### QUOTED PASSAGE
- - - -

Francois Dorais cited the paper of Stephen Hechler that (more than) completely answers the first part of the question. For the second part, concerning other ways to view $\mathfrak d$, two other papers of Hechler are relevant; here are the MathSciNet citations:

MR0369078 (51 #5314) Hechler, Stephen H., A dozen small uncountable cardinals. TOPO 72---general topology and its applications (Proc. Second Pittsburgh Internat. Conf., Pittsburgh, Pa., 1972; dedicated to the memory of Johannes H. de Groot), pp. 207--218. Lecture Notes in Math., Vol. 378, Springer, Berlin, 1974.

MR0380705 (52 #1602) Hechler, Stephen H., On a ubiquitous cardinal. Proc. Amer. Math. Soc. 52 (1975), 348--352.

Four (if I remember correctly) of the 12 cardinals in the first paper turn out to equal $\mathfrak d$, which is also the "ubiquitous cardinal" of the second paper.

- - - -

[Saved entries]
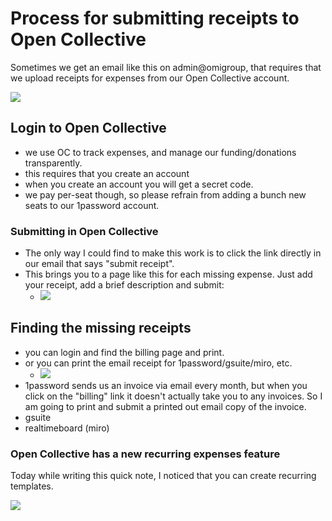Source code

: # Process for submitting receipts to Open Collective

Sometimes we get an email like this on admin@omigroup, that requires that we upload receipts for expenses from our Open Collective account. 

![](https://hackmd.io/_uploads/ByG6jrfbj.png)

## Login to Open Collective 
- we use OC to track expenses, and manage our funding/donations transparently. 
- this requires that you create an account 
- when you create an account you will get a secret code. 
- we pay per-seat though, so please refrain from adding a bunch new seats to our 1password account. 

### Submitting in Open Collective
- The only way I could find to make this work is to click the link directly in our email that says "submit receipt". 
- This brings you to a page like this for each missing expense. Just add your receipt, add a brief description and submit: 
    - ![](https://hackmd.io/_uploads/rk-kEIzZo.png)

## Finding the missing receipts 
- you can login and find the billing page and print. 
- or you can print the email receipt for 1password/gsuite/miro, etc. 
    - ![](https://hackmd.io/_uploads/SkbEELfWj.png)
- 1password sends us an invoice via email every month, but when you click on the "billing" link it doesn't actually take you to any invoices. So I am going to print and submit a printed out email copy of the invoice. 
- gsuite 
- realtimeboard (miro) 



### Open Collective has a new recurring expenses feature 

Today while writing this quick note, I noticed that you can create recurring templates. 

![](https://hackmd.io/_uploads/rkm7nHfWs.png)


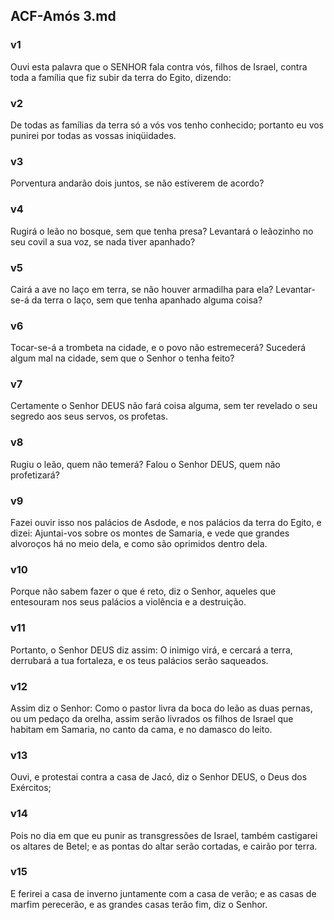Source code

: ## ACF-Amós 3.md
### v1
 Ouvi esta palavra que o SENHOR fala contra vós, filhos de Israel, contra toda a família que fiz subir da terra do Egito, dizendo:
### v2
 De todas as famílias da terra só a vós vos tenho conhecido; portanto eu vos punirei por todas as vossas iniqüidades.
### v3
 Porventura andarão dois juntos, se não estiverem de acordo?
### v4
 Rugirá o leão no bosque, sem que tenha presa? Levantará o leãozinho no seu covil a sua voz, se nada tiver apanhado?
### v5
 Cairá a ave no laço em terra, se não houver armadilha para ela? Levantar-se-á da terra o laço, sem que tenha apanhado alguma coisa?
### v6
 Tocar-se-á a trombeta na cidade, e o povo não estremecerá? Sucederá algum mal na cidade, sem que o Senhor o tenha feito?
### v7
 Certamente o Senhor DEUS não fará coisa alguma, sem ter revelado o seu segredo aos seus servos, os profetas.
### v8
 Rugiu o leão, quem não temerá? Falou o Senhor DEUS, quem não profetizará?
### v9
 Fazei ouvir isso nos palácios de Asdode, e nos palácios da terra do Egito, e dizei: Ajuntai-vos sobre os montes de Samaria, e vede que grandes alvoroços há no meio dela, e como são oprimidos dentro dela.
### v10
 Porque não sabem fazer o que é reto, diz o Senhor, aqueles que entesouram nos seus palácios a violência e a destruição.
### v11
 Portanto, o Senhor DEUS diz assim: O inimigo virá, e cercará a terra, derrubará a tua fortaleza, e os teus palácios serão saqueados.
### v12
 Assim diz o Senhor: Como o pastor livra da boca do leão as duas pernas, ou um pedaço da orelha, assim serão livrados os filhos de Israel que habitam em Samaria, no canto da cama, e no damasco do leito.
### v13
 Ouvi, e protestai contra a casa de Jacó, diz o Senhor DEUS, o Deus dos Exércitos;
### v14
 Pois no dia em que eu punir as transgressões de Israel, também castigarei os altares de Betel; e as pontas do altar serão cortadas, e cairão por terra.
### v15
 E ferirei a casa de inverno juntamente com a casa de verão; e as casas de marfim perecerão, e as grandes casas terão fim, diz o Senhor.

- - - -

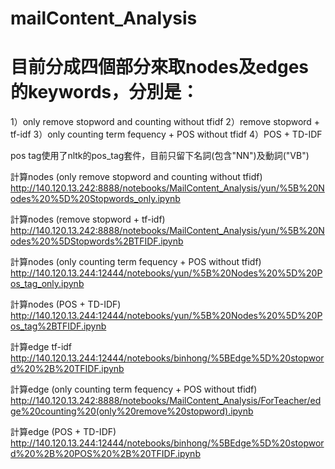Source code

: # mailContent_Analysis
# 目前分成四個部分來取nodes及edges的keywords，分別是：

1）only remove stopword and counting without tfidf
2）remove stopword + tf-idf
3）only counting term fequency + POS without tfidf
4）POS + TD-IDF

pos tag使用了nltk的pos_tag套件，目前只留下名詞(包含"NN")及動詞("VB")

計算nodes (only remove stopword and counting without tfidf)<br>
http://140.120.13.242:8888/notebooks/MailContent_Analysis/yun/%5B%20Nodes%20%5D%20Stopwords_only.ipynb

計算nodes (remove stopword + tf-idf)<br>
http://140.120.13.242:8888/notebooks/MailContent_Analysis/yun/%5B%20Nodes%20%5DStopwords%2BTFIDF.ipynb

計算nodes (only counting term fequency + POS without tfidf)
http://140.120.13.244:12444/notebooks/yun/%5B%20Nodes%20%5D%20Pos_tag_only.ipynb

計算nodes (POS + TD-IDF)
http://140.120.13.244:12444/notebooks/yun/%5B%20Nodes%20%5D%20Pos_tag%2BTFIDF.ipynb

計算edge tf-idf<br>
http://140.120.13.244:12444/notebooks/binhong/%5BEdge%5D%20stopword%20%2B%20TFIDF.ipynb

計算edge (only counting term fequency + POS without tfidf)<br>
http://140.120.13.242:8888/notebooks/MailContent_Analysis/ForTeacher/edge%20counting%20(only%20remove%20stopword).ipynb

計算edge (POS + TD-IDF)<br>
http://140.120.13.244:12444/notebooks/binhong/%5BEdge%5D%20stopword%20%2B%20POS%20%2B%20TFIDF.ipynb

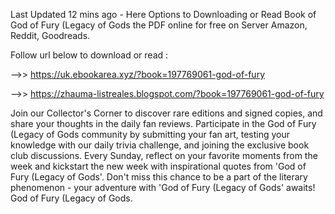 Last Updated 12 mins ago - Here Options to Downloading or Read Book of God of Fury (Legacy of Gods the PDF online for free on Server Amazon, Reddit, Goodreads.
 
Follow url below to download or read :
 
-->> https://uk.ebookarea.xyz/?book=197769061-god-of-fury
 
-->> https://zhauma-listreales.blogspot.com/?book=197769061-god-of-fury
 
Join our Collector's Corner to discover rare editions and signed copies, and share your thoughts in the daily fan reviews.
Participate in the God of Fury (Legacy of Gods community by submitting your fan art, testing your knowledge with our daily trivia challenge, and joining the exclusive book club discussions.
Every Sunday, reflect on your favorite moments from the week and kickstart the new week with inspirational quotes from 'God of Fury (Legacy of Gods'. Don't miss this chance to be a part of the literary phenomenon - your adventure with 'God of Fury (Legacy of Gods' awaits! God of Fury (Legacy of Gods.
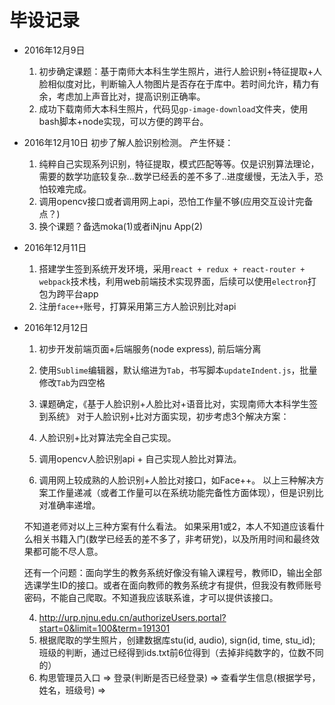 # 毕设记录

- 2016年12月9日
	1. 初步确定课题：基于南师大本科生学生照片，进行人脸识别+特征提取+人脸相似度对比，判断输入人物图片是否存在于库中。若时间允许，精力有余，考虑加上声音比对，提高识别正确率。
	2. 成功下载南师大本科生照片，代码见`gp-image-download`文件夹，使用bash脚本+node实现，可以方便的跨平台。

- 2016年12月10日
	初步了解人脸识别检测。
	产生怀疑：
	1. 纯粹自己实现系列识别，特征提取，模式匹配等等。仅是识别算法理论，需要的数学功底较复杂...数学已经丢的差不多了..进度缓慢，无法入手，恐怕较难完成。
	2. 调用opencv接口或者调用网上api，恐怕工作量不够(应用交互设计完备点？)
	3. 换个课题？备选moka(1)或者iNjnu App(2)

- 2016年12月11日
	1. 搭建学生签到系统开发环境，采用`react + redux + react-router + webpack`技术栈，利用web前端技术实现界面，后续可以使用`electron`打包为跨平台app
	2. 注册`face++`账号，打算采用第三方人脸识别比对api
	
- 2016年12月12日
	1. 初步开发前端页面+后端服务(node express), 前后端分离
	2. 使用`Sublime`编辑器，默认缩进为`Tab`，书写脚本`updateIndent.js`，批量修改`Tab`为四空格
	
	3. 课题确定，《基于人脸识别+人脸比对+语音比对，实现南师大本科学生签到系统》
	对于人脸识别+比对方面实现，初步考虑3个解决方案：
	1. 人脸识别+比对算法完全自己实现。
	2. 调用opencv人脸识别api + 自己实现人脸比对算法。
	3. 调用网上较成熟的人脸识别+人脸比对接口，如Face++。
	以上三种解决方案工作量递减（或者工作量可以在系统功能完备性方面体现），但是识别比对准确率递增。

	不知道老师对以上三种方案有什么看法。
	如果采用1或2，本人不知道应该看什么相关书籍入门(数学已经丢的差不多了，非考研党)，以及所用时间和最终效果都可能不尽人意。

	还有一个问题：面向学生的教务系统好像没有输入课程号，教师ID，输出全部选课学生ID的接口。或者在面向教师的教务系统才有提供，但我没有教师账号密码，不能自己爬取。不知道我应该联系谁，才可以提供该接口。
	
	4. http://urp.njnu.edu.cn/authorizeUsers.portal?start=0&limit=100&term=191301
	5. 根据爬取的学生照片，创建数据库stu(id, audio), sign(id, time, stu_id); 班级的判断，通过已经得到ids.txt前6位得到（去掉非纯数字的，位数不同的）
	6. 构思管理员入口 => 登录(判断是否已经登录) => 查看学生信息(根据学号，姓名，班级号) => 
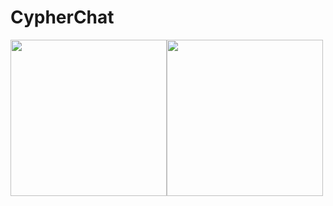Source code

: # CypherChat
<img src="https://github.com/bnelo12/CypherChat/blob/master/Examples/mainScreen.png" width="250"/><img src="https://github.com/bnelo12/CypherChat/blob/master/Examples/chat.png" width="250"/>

- - - -

### PROBLEMS AND TASKS
1. From the post on Hechler's papers, write out the passage that begins at the words "Francois Dorais cited" and stops after "Springer, Berlin, 1974.".
2. In the post on Hechler's papers, where was "On a ubiquitous cardinal" published?
3. Please extend the post on Hechler's papers with a few more sentences, picking up after its final line.
None of this data is needed for the work here.

### SOLVED TASKS
1.
Francois Dorais cited the paper of Stephen Hechler that (more than) completely answers the first part of the question. For the second part, concerning other ways to view $\mathfrak d$, two other papers of Hechler are relevant; here are the MathSciNet citations:

MR0369078 (51 #5314) Hechler, Stephen H., A dozen small uncountable cardinals. TOPO 72---general topology and its applications (Proc. Second Pittsburgh Internat. Conf., Pittsburgh, Pa., 1972; dedicated to the memory of Johannes H. de Groot), pp. 207--218. Lecture Notes in Math., Vol. 378, Springer, Berlin, 1974.

2. It appeared in Proc. Amer. Math. Soc. 52 (1975), 348–352.

3.
Let me also mention that, if one just wants to answer the first part of the question, one doesn't need the very detailed information given by Hechler's theorem. In order to get a model of set theory with prescribed values for $\mathfrak d$ and for the cardinality $\mathfrak c$ of the continuum (subject to the necessary restrictions that both have uncountable cofinality and that $\mathfrak d\leq\mathfrak c$), it suffices to start with a model of the generalized continuum hypothesis (e.g., G\"odel's constructible universe), adjoin as many Cohen reals as the cardinal you want to be $\mathfrak d$, and then adjoin enough random reals to bring $\mathfrak c$ up to the desired value.

The forcing method introduced by Hechler in the paper that Francois cited has become one of the standard tools in the study of cardinal characteristics of the continuum. For just one example, see

MR0780528 (86i:03064) Baumgartner, James E.; Dordal, Peter, Adjoining dominating functions. J. Symbolic Logic 50 (1985), no. 1, 94--101.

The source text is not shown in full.